[Document text]:
Following this incident, father had some counseling sessions with Ellen
Yates, a psychologist who had consulted with the family since the time of the
Nevada custody dispute. During the course of the counseling, father became
increasingly agitated, volatile, and hostile toward his parents. Although they had
assisted their 41-year-old son financially throughout his adulthood, and were
caring for his daughter full time, he displayed no gratitude. He was preoccupied
by their disagreements over Charlotte’s activities and the idea that they were
trying to take her away from him. He became accusatory toward Dr. Yates as
well. She was concerned for her safety and eventually ended the sessions due to
father’s intransigence and volatility.
Father was granted supervised visitation with Charlotte early in 2003. In
April 2003, he sought custody in the domestic violence proceeding initiated by his
parents. The court found that California was now Charlotte’s home state, and
4
assumed jurisdiction of any modifications to the Nevada guardianship order. It
ordered that Brigitte and Cornelis retain sole custody.
Father’s supervised visits with his daughter did not go well. Charlotte felt
unsafe with him and wanted the visitation monitor to remain nearby. When the
monitor was not near, father would whisper to her about taking her away, to
Alaska or Spain or on a skiing trip, which frightened her. Against the monitor’s
instructions, he repeatedly told Charlotte she would be coming to live with him,
spoke to the child about the legal proceedings, and disparaged his parents. He
argued with his parents at the visitation site. In March 2004, visitation was
discontinued. The monitor reported: “It is necessary to terminate visitation due to
repeated violations of the behavioral guidelines by numerous verbal and written
warnings [sic]. These violations include derogatory comments about the custodial
guardians, arguing with the custodial guardians on the visitation premises,
personal references about the monitor, probing and harassing questions to
Charlotte, statements that frighten her, use of foul language to the monitor and
calling the monitor while intoxicated. These disruptive behaviors do not allow
[Charlotte] an emotionally or psychologically safe place for supervised visitation
to occur.”
In 2004, father was convicted of a number of offenses: misdemeanor
battery on a peace officer, felony obstruction of an executive officer, felony
domestic violence, and theft from his girlfriend. After the felony convictions in
August 2004, he was placed in a substance abuse treatment facility. In September
2004, Brigitte and Cornelis filed an adoption request. In January 2005, they
petitioned to terminate the birth parents’ rights under section 1516.5.

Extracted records

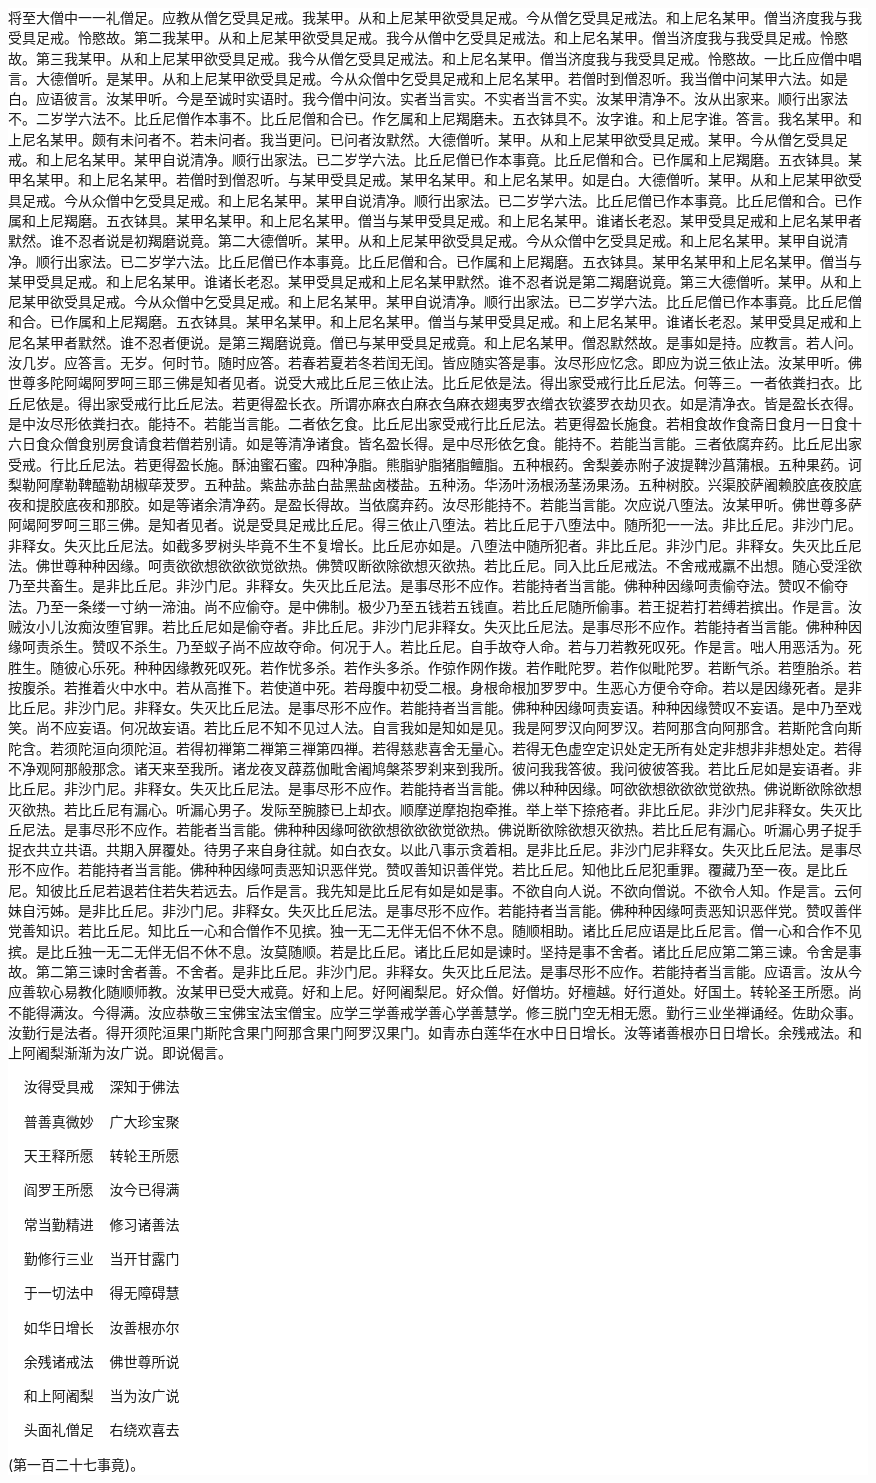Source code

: 将至大僧中一一礼僧足。应教从僧乞受具足戒。我某甲。从和上尼某甲欲受具足戒。今从僧乞受具足戒法。和上尼名某甲。僧当济度我与我受具足戒。怜愍故。第二我某甲。从和上尼某甲欲受具足戒。我今从僧中乞受具足戒法。和上尼名某甲。僧当济度我与我受具足戒。怜愍故。第三我某甲。从和上尼某甲欲受具足戒。我今从僧乞受具足戒法。和上尼名某甲。僧当济度我与我受具足戒。怜愍故。一比丘应僧中唱言。大德僧听。是某甲。从和上尼某甲欲受具足戒。今从众僧中乞受具足戒和上尼名某甲。若僧时到僧忍听。我当僧中问某甲六法。如是白。应语彼言。汝某甲听。今是至诚时实语时。我今僧中问汝。实者当言实。不实者当言不实。汝某甲清净不。汝从出家来。顺行出家法不。二岁学六法不。比丘尼僧作本事不。比丘尼僧和合已。作乞属和上尼羯磨未。五衣钵具不。汝字谁。和上尼字谁。答言。我名某甲。和上尼名某甲。颇有未问者不。若未问者。我当更问。已问者汝默然。大德僧听。某甲。从和上尼某甲欲受具足戒。某甲。今从僧乞受具足戒。和上尼名某甲。某甲自说清净。顺行出家法。已二岁学六法。比丘尼僧已作本事竟。比丘尼僧和合。已作属和上尼羯磨。五衣钵具。某甲名某甲。和上尼名某甲。若僧时到僧忍听。与某甲受具足戒。某甲名某甲。和上尼名某甲。如是白。大德僧听。某甲。从和上尼某甲欲受具足戒。今从众僧中乞受具足戒。和上尼名某甲。某甲自说清净。顺行出家法。已二岁学六法。比丘尼僧已作本事竟。比丘尼僧和合。已作属和上尼羯磨。五衣钵具。某甲名某甲。和上尼名某甲。僧当与某甲受具足戒。和上尼名某甲。谁诸长老忍。某甲受具足戒和上尼名某甲者默然。谁不忍者说是初羯磨说竟。第二大德僧听。某甲。从和上尼某甲欲受具足戒。今从众僧中乞受具足戒。和上尼名某甲。某甲自说清净。顺行出家法。已二岁学六法。比丘尼僧已作本事竟。比丘尼僧和合。已作属和上尼羯磨。五衣钵具。某甲名某甲和上尼名某甲。僧当与某甲受具足戒。和上尼名某甲。谁诸长老忍。某甲受具足戒和上尼名某甲默然。谁不忍者说是第二羯磨说竟。第三大德僧听。某甲。从和上尼某甲欲受具足戒。今从众僧中乞受具足戒。和上尼名某甲。某甲自说清净。顺行出家法。已二岁学六法。比丘尼僧已作本事竟。比丘尼僧和合。已作属和上尼羯磨。五衣钵具。某甲名某甲。和上尼名某甲。僧当与某甲受具足戒。和上尼名某甲。谁诸长老忍。某甲受具足戒和上尼名某甲者默然。谁不忍者便说。是第三羯磨说竟。僧已与某甲受具足戒竟。和上尼名某甲。僧忍默然故。是事如是持。应教言。若人问。汝几岁。应答言。无岁。何时节。随时应答。若春若夏若冬若闰无闰。皆应随实答是事。汝尽形应忆念。即应为说三依止法。汝某甲听。佛世尊多陀阿竭阿罗呵三耶三佛是知者见者。说受大戒比丘尼三依止法。比丘尼依是法。得出家受戒行比丘尼法。何等三。一者依粪扫衣。比丘尼依是。得出家受戒行比丘尼法。若更得盈长衣。所谓亦麻衣白麻衣刍麻衣翅夷罗衣缯衣钦婆罗衣劫贝衣。如是清净衣。皆是盈长衣得。是中汝尽形依粪扫衣。能持不。若能当言能。二者依乞食。比丘尼出家受戒行比丘尼法。若更得盈长施食。若相食故作食斋日食月一日食十六日食众僧食别房食请食若僧若别请。如是等清净诸食。皆名盈长得。是中尽形依乞食。能持不。若能当言能。三者依腐弃药。比丘尼出家受戒。行比丘尼法。若更得盈长施。酥油蜜石蜜。四种净脂。熊脂驴脂猪脂鳣脂。五种根药。舍梨姜赤附子波提鞞沙菖蒲根。五种果药。诃梨勒阿摩勒鞞醯勒胡椒荜茇罗。五种盐。紫盐赤盐白盐黑盐卤楼盐。五种汤。华汤叶汤根汤茎汤果汤。五种树胶。兴渠胶萨阇赖胶底夜胶底夜和提胶底夜和那胶。如是等诸余清净药。是盈长得故。当依腐弃药。汝尽形能持不。若能当言能。次应说八堕法。汝某甲听。佛世尊多萨阿竭阿罗呵三耶三佛。是知者见者。说是受具足戒比丘尼。得三依止八堕法。若比丘尼于八堕法中。随所犯一一法。非比丘尼。非沙门尼。非释女。失灭比丘尼法。如截多罗树头毕竟不生不复增长。比丘尼亦如是。八堕法中随所犯者。非比丘尼。非沙门尼。非释女。失灭比丘尼法。佛世尊种种因缘。呵责欲欲想欲欲欲觉欲热。佛赞叹断欲除欲想灭欲热。若比丘尼。同入比丘尼戒法。不舍戒戒羸不出想。随心受淫欲乃至共畜生。是非比丘尼。非沙门尼。非释女。失灭比丘尼法。是事尽形不应作。若能持者当言能。佛种种因缘呵责偷夺法。赞叹不偷夺法。乃至一条缕一寸纳一渧油。尚不应偷夺。是中佛制。极少乃至五钱若五钱直。若比丘尼随所偷事。若王捉若打若缚若摈出。作是言。汝贼汝小儿汝痴汝堕官罪。若比丘尼如是偷夺者。非比丘尼。非沙门尼非释女。失灭比丘尼法。是事尽形不应作。若能持者当言能。佛种种因缘呵责杀生。赞叹不杀生。乃至蚁子尚不应故夺命。何况于人。若比丘尼。自手故夺人命。若与刀若教死叹死。作是言。咄人用恶活为。死胜生。随彼心乐死。种种因缘教死叹死。若作忧多杀。若作头多杀。作弶作网作拨。若作毗陀罗。若作似毗陀罗。若断气杀。若堕胎杀。若按腹杀。若推着火中水中。若从高推下。若使道中死。若母腹中初受二根。身根命根加罗罗中。生恶心方便令夺命。若以是因缘死者。是非比丘尼。非沙门尼。非释女。失灭比丘尼法。是事尽形不应作。若能持者当言能。佛种种因缘呵责妄语。种种因缘赞叹不妄语。是中乃至戏笑。尚不应妄语。何况故妄语。若比丘尼不知不见过人法。自言我如是知如是见。我是阿罗汉向阿罗汉。若阿那含向阿那含。若斯陀含向斯陀含。若须陀洹向须陀洹。若得初禅第二禅第三禅第四禅。若得慈悲喜舍无量心。若得无色虚空定识处定无所有处定非想非非想处定。若得不净观阿那般那念。诸天来至我所。诸龙夜叉薜荔伽毗舍阇鸠槃茶罗刹来到我所。彼问我我答彼。我问彼彼答我。若比丘尼如是妄语者。非比丘尼。非沙门尼。非释女。失灭比丘尼法。是事尽形不应作。若能持者当言能。佛以种种因缘。呵欲欲想欲欲欲觉欲热。佛说断欲除欲想灭欲热。若比丘尼有漏心。听漏心男子。发际至腕膝已上却衣。顺摩逆摩抱抱牵推。举上举下捺疮者。非比丘尼。非沙门尼非释女。失灭比丘尼法。是事尽形不应作。若能者当言能。佛种种因缘呵欲欲想欲欲欲觉欲热。佛说断欲除欲想灭欲热。若比丘尼有漏心。听漏心男子捉手捉衣共立共语。共期入屏覆处。待男子来自身往就。如白衣女。以此八事示贪着相。是非比丘尼。非沙门尼非释女。失灭比丘尼法。是事尽形不应作。若能持者当言能。佛种种因缘呵责恶知识恶伴党。赞叹善知识善伴党。若比丘尼。知他比丘尼犯重罪。覆藏乃至一夜。是比丘尼。知彼比丘尼若退若住若失若远去。后作是言。我先知是比丘尼有如是如是事。不欲自向人说。不欲向僧说。不欲令人知。作是言。云何妹自污姊。是非比丘尼。非沙门尼。非释女。失灭比丘尼法。是事尽形不应作。若能持者当言能。佛种种因缘呵责恶知识恶伴党。赞叹善伴党善知识。若比丘尼。知比丘一心和合僧作不见摈。独一无二无伴无侣不休不息。随顺相助。诸比丘尼应语是比丘尼言。僧一心和合作不见摈。是比丘独一无二无伴无侣不休不息。汝莫随顺。若是比丘尼。诸比丘尼如是谏时。坚持是事不舍者。诸比丘尼应第二第三谏。令舍是事故。第二第三谏时舍者善。不舍者。是非比丘尼。非沙门尼。非释女。失灭比丘尼法。是事尽形不应作。若能持者当言能。应语言。汝从今应善软心易教化随顺师教。汝某甲已受大戒竟。好和上尼。好阿阇梨尼。好众僧。好僧坊。好檀越。好行道处。好国土。转轮圣王所愿。尚不能得满汝。今得满。汝应恭敬三宝佛宝法宝僧宝。应学三学善戒学善心学善慧学。修三脱门空无相无愿。勤行三业坐禅诵经。佐助众事。汝勤行是法者。得开须陀洹果门斯陀含果门阿那含果门阿罗汉果门。如青赤白莲华在水中日日增长。汝等诸善根亦日日增长。余残戒法。和上阿阇梨渐渐为汝广说。即说偈言。

&nbsp;&nbsp;&nbsp;&nbsp;汝得受具戒&nbsp;&nbsp;&nbsp;&nbsp;深知于佛法

&nbsp;&nbsp;&nbsp;&nbsp;普善真微妙&nbsp;&nbsp;&nbsp;&nbsp;广大珍宝聚

&nbsp;&nbsp;&nbsp;&nbsp;天王释所愿&nbsp;&nbsp;&nbsp;&nbsp;转轮王所愿

&nbsp;&nbsp;&nbsp;&nbsp;阎罗王所愿&nbsp;&nbsp;&nbsp;&nbsp;汝今已得满

&nbsp;&nbsp;&nbsp;&nbsp;常当勤精进&nbsp;&nbsp;&nbsp;&nbsp;修习诸善法

&nbsp;&nbsp;&nbsp;&nbsp;勤修行三业&nbsp;&nbsp;&nbsp;&nbsp;当开甘露门

&nbsp;&nbsp;&nbsp;&nbsp;于一切法中&nbsp;&nbsp;&nbsp;&nbsp;得无障碍慧

&nbsp;&nbsp;&nbsp;&nbsp;如华日增长&nbsp;&nbsp;&nbsp;&nbsp;汝善根亦尔

&nbsp;&nbsp;&nbsp;&nbsp;余残诸戒法&nbsp;&nbsp;&nbsp;&nbsp;佛世尊所说

&nbsp;&nbsp;&nbsp;&nbsp;和上阿阇梨&nbsp;&nbsp;&nbsp;&nbsp;当为汝广说

&nbsp;&nbsp;&nbsp;&nbsp;头面礼僧足&nbsp;&nbsp;&nbsp;&nbsp;右绕欢喜去


(第一百二十七事竟)。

[Tasks to perform]:
a - Locate each line of the rows that contains the string "nbsp" and copy those lines out, treating uppercase and lowercase letters as different.
b - Carry on the court text about the custody dispute over Charlotte, picking up after its final sentence.

[Answers provided]:
a -
&nbsp;&nbsp;&nbsp;&nbsp;汝得受具戒&nbsp;&nbsp;&nbsp;&nbsp;深知于佛法
&nbsp;&nbsp;&nbsp;&nbsp;普善真微妙&nbsp;&nbsp;&nbsp;&nbsp;广大珍宝聚
&nbsp;&nbsp;&nbsp;&nbsp;天王释所愿&nbsp;&nbsp;&nbsp;&nbsp;转轮王所愿
&nbsp;&nbsp;&nbsp;&nbsp;阎罗王所愿&nbsp;&nbsp;&nbsp;&nbsp;汝今已得满
&nbsp;&nbsp;&nbsp;&nbsp;常当勤精进&nbsp;&nbsp;&nbsp;&nbsp;修习诸善法
&nbsp;&nbsp;&nbsp;&nbsp;勤修行三业&nbsp;&nbsp;&nbsp;&nbsp;当开甘露门
&nbsp;&nbsp;&nbsp;&nbsp;于一切法中&nbsp;&nbsp;&nbsp;&nbsp;得无障碍慧
&nbsp;&nbsp;&nbsp;&nbsp;如华日增长&nbsp;&nbsp;&nbsp;&nbsp;汝善根亦尔
&nbsp;&nbsp;&nbsp;&nbsp;余残诸戒法&nbsp;&nbsp;&nbsp;&nbsp;佛世尊所说
&nbsp;&nbsp;&nbsp;&nbsp;和上阿阇梨&nbsp;&nbsp;&nbsp;&nbsp;当为汝广说
&nbsp;&nbsp;&nbsp;&nbsp;头面礼僧足&nbsp;&nbsp;&nbsp;&nbsp;右绕欢喜去

b -
A county adoption worker filed a report with the court in March 2005. It
noted that the guardians were closely bonded to Charlotte and committed to
raising her. She had not seen her mother since 1995, or her father since February
2004. Charlotte was 9 years old, “a very attractive, petite, personable, precocious,
sensitive, articulate child.” She played the violin, participated in the school band,
5
loved to ski, and was taking tennis lessons. Her health was good. In an interview
with the adoptions worker, Charlotte described her father as “scary.” She was
reluctant to relate things he had done, because she worried that he would come
back and do something bad to her. She wanted her grandparents to adopt her
“because they will take better care of me.”
Father was incarcerated, and the adoption worker spoke to him by
telephone. He claimed to have a fantastic relationship with Charlotte, and to have
always provided for her. He said he thought Brigitte had driven his “wife” to
“suicide,” though the worker was aware that Brigitte had recently spoken with
mother. He blamed his drinking problem on his separation from Charlotte.
The report concluded that Charlotte’s best interest would be served by
terminating the parental rights of both parents so that her grandparents could adopt
her. Based on statements from Charlotte and Dr. Yates, the adoption worker
believed that contact with father would not be in Charlotte’s best interest, and
could be detrimental.
In April 2005, the court terminated mother’s parental rights. She had not
appeared, after efforts to locate her failed and notice was served by publication.
The next month, a trial was held on the section 1516.5 petition. Father was
present, represented by counsel. Dr. Yates, Brigitte, and the visitation monitor
testified for the guardians. Father testified on his own behalf, and presented
testimony from his brother and his pastor.
Father’s counsel argued briefly that the investigation of the guardians’
home was inadequate. However, his principal argument was that section 1516.5
unconstitutionally permits the termination of parental rights based solely on the
best interest of the child. The court noted that the facts would not have supported
a finding of abandonment under Family Code section 7822, but declined to hold
section 1516.5 unconstitutional. It terminated father’s parental rights, finding by
clear and convincing evidence that it would be in Charlotte’s best interest to be
adopted by her guardians.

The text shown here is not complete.